The Women In Between
Walking into Boxx The Artist's latest exhibition feels different. The Women in Between & Other Works isn't your typical gallery experience; it's more like meeting women you should have known about years ago but somehow didn't. Boxx has created what she calls a "portrait montage project" that zeroes in on local grassroots leaders, specifically the dark-skinned Black women whose work often goes unrecognized.
These aren't just portraits; they're introductions to community shapers and storytellers who've been influencing change from positions that society tends to overlook. "I realized I wasn't taking photos or creating paintings, but making space: psychological spaces, spaces to be heard, spaces to be seen, moments of pause," Boxx explains. "That shift changed everything.”
The work tackles something that's bothered Boxx for years: how photography and traditional printmaking have historically failed to properly capture dark skin tones. It's a technical problem with deep cultural implications, something she traces back to listening on the steps of her mother's salon as a child, learning "the gaps between what was said and unsaid, the language that had its own code and rhythm, the silences that carried whole histories."

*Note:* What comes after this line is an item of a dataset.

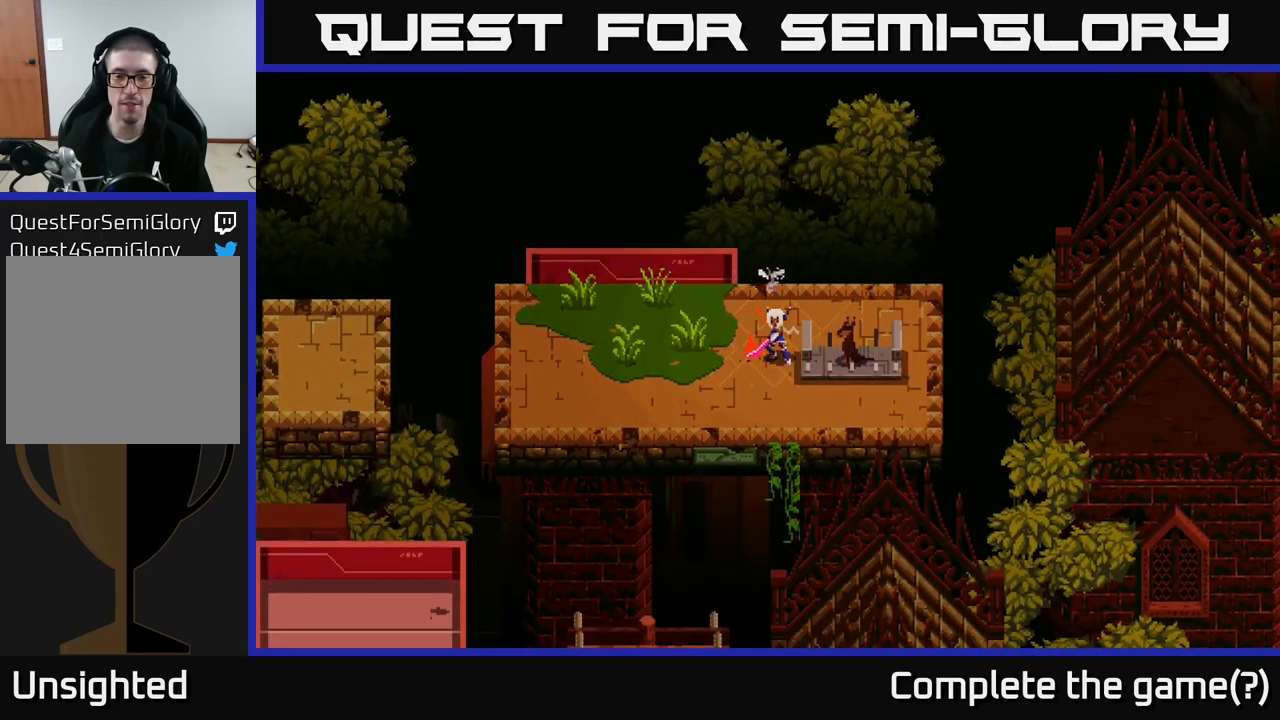
{"buttons": [], "left_stick": "center", "right_stick": "center", "events": []}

Her portraits are striking; some show faces with deliberately obscured eyes, subtle gestures, gazes that look past the viewer or pierce directly through. "Those small choices carry weight," she says. "They embody the tension of being seen and unseen, present and in-between, which is the heartbeat of this series." Each piece is paired with interviews -- the actual voices of these women woven into the exhibition through film, creating what Boxx calls "overlapping tones that never resolve completely, much like the stories behind these works."

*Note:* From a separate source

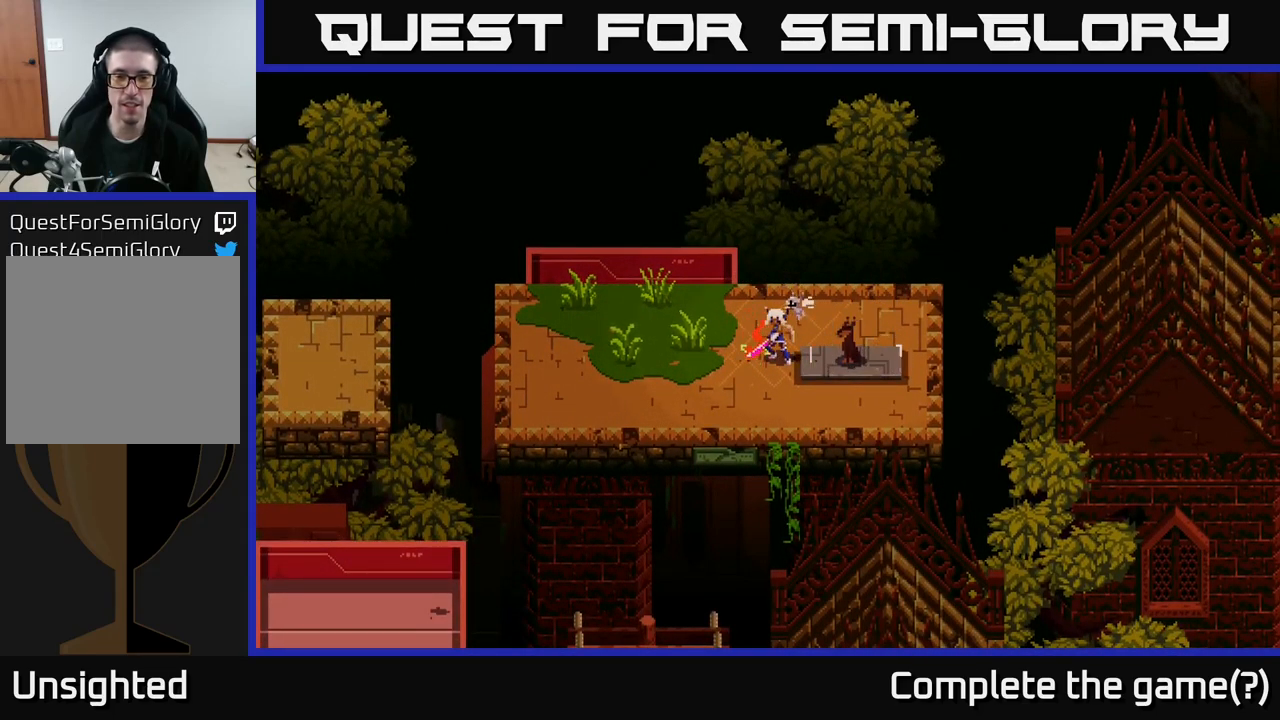
{"buttons": [], "left_stick": "center", "right_stick": "center", "events": []}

What makes this collection particularly powerful is its focus on Indiana; women from Indianapolis and surrounding areas who share "cultural landscapes and experiences" that connect them beyond just geography. Boxx's recent three-portrait series of local creative Mel-Lo demonstrates how she weaves historical recognition with celebrating people making an impact right now. The exhibition does exactly what Boxx hopes her art will do: start conversations that matter while creating space for joy and recognition.
"I want people to walk out of this exhibit carrying a kind of unsettled tenderness," she says – aware of how much lives in the spaces between people, whether they seem different or similar on the surface. That philosophy extends to how Boxx sees all of us: "We are all rough drafts, we're all still becoming." The title itself is almost a correction - these women were never really "in between" anything. They've been central to their communities all along. Boxx's portraits just make sure we finally see them that way.